The Treasury Department Friday declined to say whether it believes the Energy Department acted illegally when it decided earlier this year to rework a federal loan to Solyndra LLC in an effort to keep the struggling company afloat.

WASHINGTON—The Treasury Department Friday declined to say whether it believes the Energy Department acted illegally when it decided earlier this year to rework a federal loan to Solyndra LLC in an effort to keep the struggling company afloat.

A hearing called by Republicans on the House Subcommittee on Oversight and Investigations was supposed to examine whether that decision was legal, but the two Treasury officials called to testify Friday said they were not in a position to render legal opinions. More hearings are planned, with the Energy Department officials who approved the decision, including Energy Secretary Steven Chu, expected to be invited to testify.

At issue is whether the Energy Department violated part of the 2005 Energy Policy Act when it allowed Solyndra to take out new loans in February 2011. The department agreed that $75 million in new loans from private investors would be paid back before federal loans worth more than $500 million if the company had to be liquidated. Solyndra filed for bankruptcy last month and is trying to sell its assets.

In emails released recently, officials at the Treasury Department questioned whether the reworking of the loan was proper. They suggested the Justice Department should have been consulted. But the two witnesses from Treasury did not criticize the Energy Department Friday.

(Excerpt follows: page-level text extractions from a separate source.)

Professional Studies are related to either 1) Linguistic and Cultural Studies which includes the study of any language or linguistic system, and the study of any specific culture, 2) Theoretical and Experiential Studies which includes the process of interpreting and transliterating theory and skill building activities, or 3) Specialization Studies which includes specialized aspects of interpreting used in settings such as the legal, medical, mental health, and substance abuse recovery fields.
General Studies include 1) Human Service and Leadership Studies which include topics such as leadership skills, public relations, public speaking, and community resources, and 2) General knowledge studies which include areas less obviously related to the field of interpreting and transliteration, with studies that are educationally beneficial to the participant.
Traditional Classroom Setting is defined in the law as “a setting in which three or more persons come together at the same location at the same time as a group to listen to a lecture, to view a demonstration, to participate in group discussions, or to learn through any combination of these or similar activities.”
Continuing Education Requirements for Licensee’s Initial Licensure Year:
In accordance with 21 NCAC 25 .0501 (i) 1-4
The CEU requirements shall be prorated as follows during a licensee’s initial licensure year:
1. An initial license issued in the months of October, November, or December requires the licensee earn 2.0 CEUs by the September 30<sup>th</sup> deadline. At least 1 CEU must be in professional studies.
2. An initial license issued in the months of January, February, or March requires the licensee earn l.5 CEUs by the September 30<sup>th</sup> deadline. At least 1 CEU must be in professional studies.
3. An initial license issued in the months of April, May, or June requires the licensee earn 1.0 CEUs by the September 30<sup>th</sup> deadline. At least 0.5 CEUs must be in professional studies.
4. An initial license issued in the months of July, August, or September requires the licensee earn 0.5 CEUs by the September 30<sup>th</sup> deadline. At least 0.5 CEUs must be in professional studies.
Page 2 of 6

"We did not have a legal conclusion or render a legal judgment," said Gary Grippo, Treasury's deputy assistant secretary for government financial policy. He said the department was merely "flagging" the issue and it was up to the Energy or Justice departments to determine the legality of the loan restructuring.

Republicans contend the 2005 law says federal debt must always be paid back first. The Energy Department says that section of the statute does not apply. The department also says restructuring the loan was the best bet at the time.

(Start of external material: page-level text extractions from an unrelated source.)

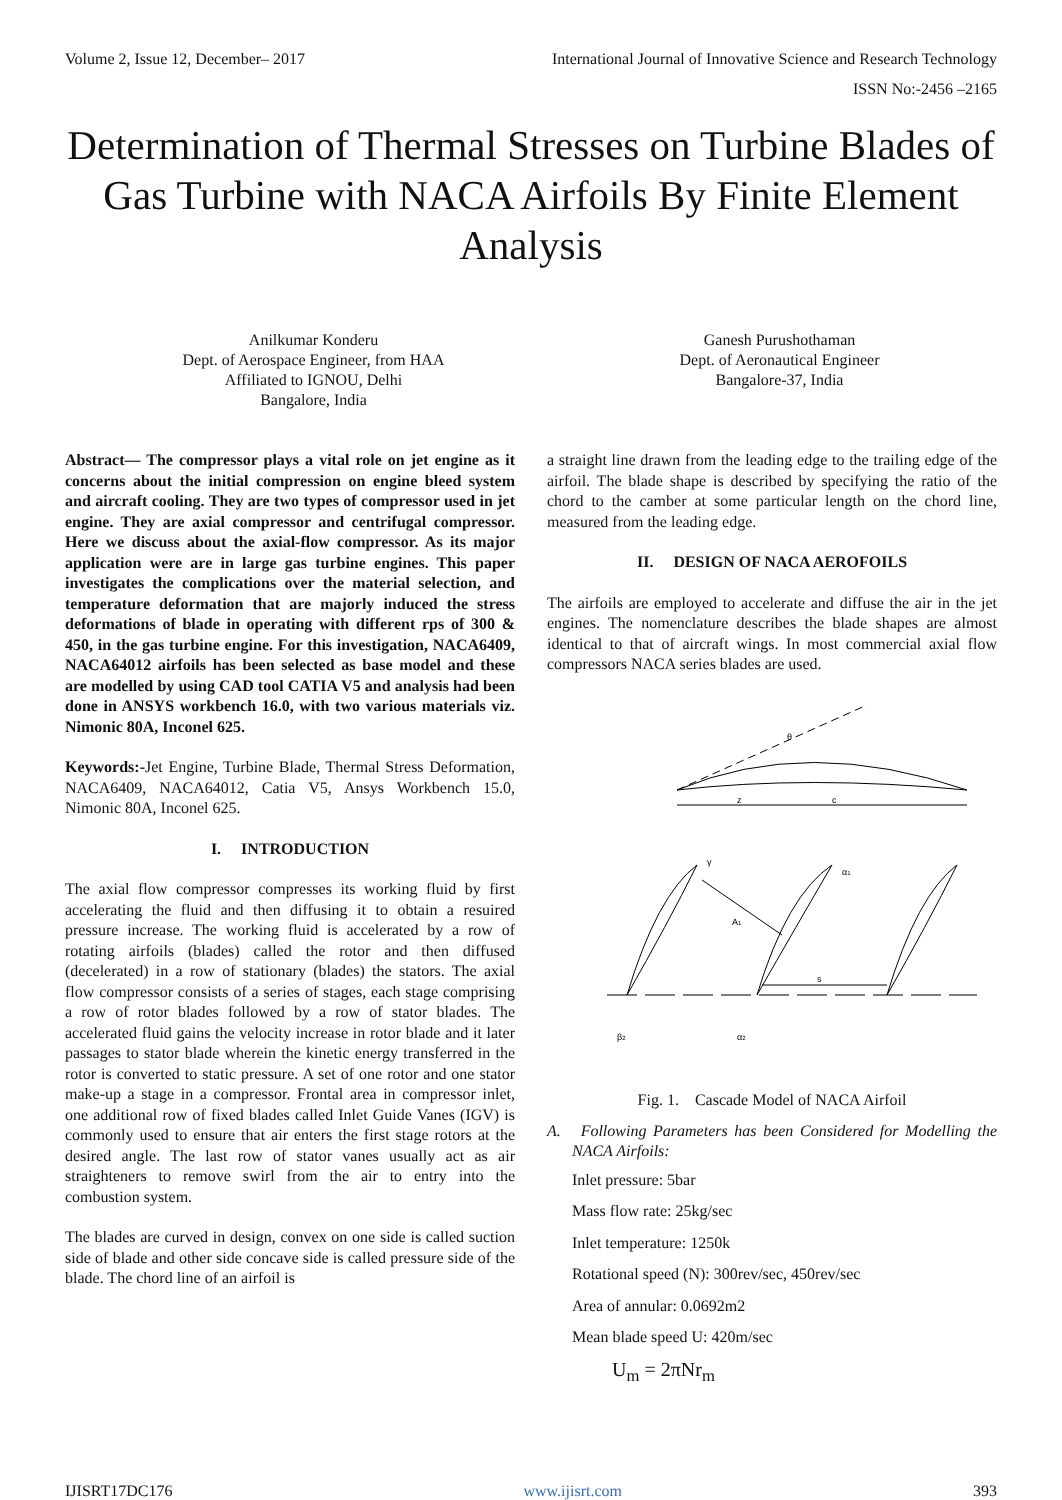Volume 2, Issue 12, December– 2017 International Journal of Innovative Science and Research Technology
ISSN No:-2456 –2165
Determination of Thermal Stresses on Turbine Blades of Gas Turbine with NACA Airfoils By Finite Element Analysis
Anilkumar Konderu
Dept. of Aerospace Engineer, from HAA
Affiliated to IGNOU, Delhi
Bangalore, India
Ganesh Purushothaman
Dept. of Aeronautical Engineer
Bangalore-37, India
Abstract— The compressor plays a vital role on jet engine as it concerns about the initial compression on engine bleed system and aircraft cooling. They are two types of compressor used in jet engine. They are axial compressor and centrifugal compressor. Here we discuss about the axial-flow compressor. As its major application were are in large gas turbine engines. This paper investigates the complications over the material selection, and temperature deformation that are majorly induced the stress deformations of blade in operating with different rps of 300 & 450, in the gas turbine engine. For this investigation, NACA6409, NACA64012 airfoils has been selected as base model and these are modelled by using CAD tool CATIA V5 and analysis had been done in ANSYS workbench 16.0, with two various materials viz. Nimonic 80A, Inconel 625.
Keywords:-Jet Engine, Turbine Blade, Thermal Stress Deformation, NACA6409, NACA64012, Catia V5, Ansys Workbench 15.0, Nimonic 80A, Inconel 625.
I. INTRODUCTION
The axial flow compressor compresses its working fluid by first accelerating the fluid and then diffusing it to obtain a resuired pressure increase. The working fluid is accelerated by a row of rotating airfoils (blades) called the rotor and then diffused (decelerated) in a row of stationary (blades) the stators. The axial flow compressor consists of a series of stages, each stage comprising a row of rotor blades followed by a row of stator blades. The accelerated fluid gains the velocity increase in rotor blade and it later passages to stator blade wherein the kinetic energy transferred in the rotor is converted to static pressure. A set of one rotor and one stator make-up a stage in a compressor. Frontal area in compressor inlet, one additional row of fixed blades called Inlet Guide Vanes (IGV) is commonly used to ensure that air enters the first stage rotors at the desired angle. The last row of stator vanes usually act as air straighteners to remove swirl from the air to entry into the combustion system.
The blades are curved in design, convex on one side is called suction side of blade and other side concave side is called pressure side of the blade. The chord line of an airfoil is
a straight line drawn from the leading edge to the trailing edge of the airfoil. The blade shape is described by specifying the ratio of the chord to the camber at some particular length on the chord line, measured from the leading edge.
II. DESIGN OF NACA AEROFOILS
The airfoils are employed to accelerate and diffuse the air in the jet engines. The nomenclature describes the blade shapes are almost identical to that of aircraft wings. In most commercial axial flow compressors NACA series blades are used.
z
c
θ
γ
A1
s
α1
β2
α2
Fig. 1. Cascade Model of NACA Airfoil
A. Following Parameters has been Considered for Modelling the NACA Airfoils:
Inlet pressure: 5bar
Mass flow rate: 25kg/sec
Inlet temperature: 1250k
Rotational speed (N): 300rev/sec, 450rev/sec
Area of annular: 0.0692m2
Mean blade speed U: 420m/sec
U<sub>m</sub> = 2πNr<sub>m</sub>
IJISRT17DC176 www.ijisrt.com 393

"The proposed new loan provided terms that were expected to be more favorable to taxpayers than any other financing options that were available to the company at that time," Jonathan Silver, then head of the department's loan program, said in Sept. 14 testimony before the subcommittee.

Mr. Silver said giving new loans priority over existing loans "is typical in cases where distressed companies seek new debt financing."

Rep. Morgan Griffith (R., Va.), said that in arranging the new financing, the administration was "trying to cover up a fact that they made a bad loan and they went and broke the law."

Democrats said they supported a continuing investigation, but said the Republican accusations weren't supported by the evidence. "There was no criminal or serious misbehavior here. There was just some dumbness," said Rep. John Dingell (D., Mich.).